HM Revenue and Customs has published a report looking into the impact of off-payroll rules on the public sector.
The IR35 rules came into force for public sector employers in 2017 as the government began its crackdown on organisations using “disguised employment” practices to pay lower levels of tax and national insurance.
HMRC commissioned IFF Research and Frontier Economics to gather evidence on the long-term impact of the introduction of the rules, which put the onus on employers – rather than contractors – to demonstrate employment status for tax.
The research found that 95% of central government bodies had engaged off-payroll contractors since 2020, with a mean ratio of 79 direct employees for every off-payroll contractor.
The most common way to employ contractors was through personal service companies, which accounted for 57% of contractors engaged by sites and 56% engaged by central bodies.
Almost half of public sector employers analysed for the study said there had been no change in the number of direct employees between March 2017 and March 2020, while 25% reported an increase in direct employees, and 26% a decrease.
Nearly three-quarters (72%) of sites said there had been no change in the number of off-payroll contractors they used over the same period.

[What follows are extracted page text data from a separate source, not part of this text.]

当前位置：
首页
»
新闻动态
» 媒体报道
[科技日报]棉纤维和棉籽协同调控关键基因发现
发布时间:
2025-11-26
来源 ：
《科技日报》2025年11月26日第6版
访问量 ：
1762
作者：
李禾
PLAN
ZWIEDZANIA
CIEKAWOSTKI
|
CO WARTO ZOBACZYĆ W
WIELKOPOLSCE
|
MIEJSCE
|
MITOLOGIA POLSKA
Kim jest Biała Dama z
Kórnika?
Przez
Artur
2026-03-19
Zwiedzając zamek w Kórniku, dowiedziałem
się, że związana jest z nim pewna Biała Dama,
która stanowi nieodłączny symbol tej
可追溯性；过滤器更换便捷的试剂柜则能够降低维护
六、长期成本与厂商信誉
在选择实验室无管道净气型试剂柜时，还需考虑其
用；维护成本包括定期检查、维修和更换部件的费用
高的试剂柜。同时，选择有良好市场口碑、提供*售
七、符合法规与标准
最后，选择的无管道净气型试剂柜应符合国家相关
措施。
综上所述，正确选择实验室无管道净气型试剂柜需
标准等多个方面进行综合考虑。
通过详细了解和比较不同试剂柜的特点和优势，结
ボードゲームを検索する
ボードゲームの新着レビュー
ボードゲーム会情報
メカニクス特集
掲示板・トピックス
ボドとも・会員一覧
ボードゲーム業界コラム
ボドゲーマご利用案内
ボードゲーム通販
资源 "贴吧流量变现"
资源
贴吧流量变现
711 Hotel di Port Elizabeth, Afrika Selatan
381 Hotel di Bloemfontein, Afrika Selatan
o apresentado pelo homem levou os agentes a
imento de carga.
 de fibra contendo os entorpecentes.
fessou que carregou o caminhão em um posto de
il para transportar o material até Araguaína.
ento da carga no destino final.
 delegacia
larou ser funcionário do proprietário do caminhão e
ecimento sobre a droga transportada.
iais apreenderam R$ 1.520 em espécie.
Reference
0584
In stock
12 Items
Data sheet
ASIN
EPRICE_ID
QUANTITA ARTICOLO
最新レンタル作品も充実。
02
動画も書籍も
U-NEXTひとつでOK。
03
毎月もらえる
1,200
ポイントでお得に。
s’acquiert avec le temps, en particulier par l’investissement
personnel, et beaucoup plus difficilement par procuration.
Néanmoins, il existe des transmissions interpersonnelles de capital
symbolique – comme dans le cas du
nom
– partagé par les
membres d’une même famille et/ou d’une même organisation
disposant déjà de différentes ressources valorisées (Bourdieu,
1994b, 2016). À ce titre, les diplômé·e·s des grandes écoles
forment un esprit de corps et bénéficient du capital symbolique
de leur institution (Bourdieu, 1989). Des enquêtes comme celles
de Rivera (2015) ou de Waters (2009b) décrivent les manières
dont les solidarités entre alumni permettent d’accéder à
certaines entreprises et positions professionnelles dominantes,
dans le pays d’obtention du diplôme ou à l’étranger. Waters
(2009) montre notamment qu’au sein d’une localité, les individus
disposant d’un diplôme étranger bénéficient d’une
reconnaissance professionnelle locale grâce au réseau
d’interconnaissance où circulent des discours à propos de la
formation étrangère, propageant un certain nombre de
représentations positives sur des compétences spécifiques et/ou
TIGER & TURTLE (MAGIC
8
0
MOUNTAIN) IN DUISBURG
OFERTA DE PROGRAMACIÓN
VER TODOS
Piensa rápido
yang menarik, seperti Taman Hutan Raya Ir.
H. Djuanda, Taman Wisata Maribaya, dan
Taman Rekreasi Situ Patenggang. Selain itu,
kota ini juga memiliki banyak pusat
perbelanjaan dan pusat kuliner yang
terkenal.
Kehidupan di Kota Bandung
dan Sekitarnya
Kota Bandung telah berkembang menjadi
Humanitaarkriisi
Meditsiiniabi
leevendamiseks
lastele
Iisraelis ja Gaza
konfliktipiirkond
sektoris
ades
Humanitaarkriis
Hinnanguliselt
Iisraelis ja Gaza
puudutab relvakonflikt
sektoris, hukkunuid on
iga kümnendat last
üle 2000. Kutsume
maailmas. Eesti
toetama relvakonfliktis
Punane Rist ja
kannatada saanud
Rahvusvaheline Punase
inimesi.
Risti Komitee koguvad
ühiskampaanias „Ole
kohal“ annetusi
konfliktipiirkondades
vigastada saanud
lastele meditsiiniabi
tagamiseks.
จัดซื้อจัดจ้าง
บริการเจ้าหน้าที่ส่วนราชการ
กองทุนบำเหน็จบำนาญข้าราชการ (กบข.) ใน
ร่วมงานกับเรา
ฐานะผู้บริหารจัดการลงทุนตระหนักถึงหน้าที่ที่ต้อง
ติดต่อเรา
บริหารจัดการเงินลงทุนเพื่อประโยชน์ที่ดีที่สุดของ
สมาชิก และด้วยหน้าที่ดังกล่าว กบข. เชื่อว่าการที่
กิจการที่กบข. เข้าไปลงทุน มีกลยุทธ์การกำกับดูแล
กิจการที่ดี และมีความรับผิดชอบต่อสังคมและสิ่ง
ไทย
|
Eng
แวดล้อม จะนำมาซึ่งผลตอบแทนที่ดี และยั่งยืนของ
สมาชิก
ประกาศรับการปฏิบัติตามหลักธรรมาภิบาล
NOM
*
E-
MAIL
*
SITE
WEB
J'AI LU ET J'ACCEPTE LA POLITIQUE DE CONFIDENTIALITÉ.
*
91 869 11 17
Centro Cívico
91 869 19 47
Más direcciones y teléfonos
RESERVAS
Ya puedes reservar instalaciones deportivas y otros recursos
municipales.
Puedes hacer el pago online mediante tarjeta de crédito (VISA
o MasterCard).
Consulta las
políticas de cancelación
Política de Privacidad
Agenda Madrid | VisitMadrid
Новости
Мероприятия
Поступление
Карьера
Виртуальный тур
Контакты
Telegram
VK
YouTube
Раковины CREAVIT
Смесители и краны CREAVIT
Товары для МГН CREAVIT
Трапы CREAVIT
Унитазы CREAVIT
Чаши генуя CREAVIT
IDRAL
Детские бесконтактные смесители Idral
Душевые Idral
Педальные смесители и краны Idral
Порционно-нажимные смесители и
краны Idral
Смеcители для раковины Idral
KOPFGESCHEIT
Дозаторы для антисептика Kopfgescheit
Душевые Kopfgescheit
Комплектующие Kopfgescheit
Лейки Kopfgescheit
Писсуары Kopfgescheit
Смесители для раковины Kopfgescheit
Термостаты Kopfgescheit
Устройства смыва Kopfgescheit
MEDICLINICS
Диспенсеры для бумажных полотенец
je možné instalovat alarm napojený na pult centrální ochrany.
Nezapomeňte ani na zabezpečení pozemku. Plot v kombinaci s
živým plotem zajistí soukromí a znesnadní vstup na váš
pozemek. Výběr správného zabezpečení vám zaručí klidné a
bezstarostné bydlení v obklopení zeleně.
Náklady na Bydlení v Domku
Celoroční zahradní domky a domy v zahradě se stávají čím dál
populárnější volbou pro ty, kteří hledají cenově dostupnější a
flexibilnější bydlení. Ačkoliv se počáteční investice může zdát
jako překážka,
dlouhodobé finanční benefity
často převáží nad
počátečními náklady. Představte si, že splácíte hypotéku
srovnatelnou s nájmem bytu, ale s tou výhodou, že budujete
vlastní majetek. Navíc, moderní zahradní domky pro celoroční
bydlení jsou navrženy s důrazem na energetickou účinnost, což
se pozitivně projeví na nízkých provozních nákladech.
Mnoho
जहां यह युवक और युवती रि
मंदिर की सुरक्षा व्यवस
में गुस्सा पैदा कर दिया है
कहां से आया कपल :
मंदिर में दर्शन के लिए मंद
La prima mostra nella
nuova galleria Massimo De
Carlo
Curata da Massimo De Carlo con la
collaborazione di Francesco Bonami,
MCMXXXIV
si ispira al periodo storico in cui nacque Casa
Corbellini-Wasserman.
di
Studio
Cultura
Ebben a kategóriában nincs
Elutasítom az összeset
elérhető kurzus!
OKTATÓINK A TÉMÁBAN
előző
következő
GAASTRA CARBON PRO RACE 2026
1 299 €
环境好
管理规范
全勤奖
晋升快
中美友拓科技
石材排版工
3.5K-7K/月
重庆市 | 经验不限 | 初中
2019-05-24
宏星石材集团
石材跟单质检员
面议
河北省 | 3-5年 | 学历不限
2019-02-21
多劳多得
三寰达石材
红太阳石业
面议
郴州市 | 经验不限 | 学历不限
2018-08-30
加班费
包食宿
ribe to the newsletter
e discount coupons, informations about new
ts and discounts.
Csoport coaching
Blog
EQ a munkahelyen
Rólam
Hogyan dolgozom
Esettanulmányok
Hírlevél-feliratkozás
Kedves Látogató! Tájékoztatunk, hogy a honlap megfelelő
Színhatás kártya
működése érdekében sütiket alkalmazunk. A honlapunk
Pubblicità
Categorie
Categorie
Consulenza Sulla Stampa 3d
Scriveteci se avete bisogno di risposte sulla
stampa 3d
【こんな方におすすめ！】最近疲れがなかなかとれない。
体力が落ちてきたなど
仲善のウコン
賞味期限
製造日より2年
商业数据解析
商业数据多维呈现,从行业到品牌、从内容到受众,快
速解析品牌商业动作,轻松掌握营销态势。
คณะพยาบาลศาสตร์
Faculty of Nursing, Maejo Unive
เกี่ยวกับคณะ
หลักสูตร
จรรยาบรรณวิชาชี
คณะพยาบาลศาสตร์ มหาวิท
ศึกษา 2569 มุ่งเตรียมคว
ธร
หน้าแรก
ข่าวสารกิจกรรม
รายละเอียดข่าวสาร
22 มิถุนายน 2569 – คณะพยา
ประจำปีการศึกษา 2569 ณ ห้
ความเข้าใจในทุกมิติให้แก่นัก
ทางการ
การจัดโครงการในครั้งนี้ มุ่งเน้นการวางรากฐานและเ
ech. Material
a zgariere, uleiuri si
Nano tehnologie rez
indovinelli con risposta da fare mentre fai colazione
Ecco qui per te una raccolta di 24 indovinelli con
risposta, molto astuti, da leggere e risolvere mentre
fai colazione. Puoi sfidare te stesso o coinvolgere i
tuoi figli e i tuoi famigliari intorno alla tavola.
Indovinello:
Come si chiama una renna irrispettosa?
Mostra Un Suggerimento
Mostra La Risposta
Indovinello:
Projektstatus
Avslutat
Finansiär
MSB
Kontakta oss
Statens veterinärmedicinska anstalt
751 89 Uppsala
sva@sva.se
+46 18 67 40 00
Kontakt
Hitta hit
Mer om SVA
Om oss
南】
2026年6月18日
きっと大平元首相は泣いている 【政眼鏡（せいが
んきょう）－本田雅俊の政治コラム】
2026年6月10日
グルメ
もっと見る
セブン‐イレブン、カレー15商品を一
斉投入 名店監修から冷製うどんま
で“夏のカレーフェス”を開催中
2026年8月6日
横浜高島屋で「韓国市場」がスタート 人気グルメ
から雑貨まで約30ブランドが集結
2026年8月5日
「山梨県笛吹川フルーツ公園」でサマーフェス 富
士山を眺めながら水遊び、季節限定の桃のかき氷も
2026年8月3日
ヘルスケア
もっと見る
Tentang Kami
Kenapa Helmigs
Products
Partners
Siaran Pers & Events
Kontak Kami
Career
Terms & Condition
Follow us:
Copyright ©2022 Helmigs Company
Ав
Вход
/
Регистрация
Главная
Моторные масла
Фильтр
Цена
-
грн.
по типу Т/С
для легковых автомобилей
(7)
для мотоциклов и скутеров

These figures go against fears expressed early into the implementation of the rules that they would lead to a sudden drop in the use of temporary skills.
Surprisingly, almost half (48.5%) of bodies said 0% of contractors were assessed as inside IR35, which would mean they had to pay the same level of tax and national insurance as a directly employed individual, and that employer contributions should reflect this.
Most sites across the public sector said it had been easy to comply with the reforms, although 53% of central bodies found it difficult.
Those who found it easy commonly reported that the government’s Check Employment Status for Tax tool had helped their decision – suggesting improvements have been made to the much criticised tool.
Seb Maley, CEO of contractor specialist Qdos, remarked that the study reflected “minimal” impact on the public sector in its use of contractors, despite evidence to the contrary.
“It even goes as far to say that nearly half of public sector bodies have not assessed any contractors inside IR35 whatsoever. While a welcoming statistic, I’m taking it with a pinch of salt – blanket IR35 determinations were commonplace in the public sector.”
He added that it was difficult to get a “true sense of public sector reform” without asking the contractors themselves.
“We’re also told that around half of public sector organisations didn’t use any information to ensure their compliance, whether from HMRC or third party specialists,” he said.
“This I can believe. The hundreds of millions in tax liability and penalties issued to government departments for non-compliance shows that the public sector wasn’t nearly well prepared enough for IR35 reform.”
Off-payroll rules came into force in the private sector in April 2021, having been delayed due to the pandemic.
In December, a survey of contractors by compliance platform IR35 Shield found that the introduction of off-payroll rules to the private sector had had a “significant and damaging” effect on contractors, with many companies drastically reducing their use of contractors or moving work overseas.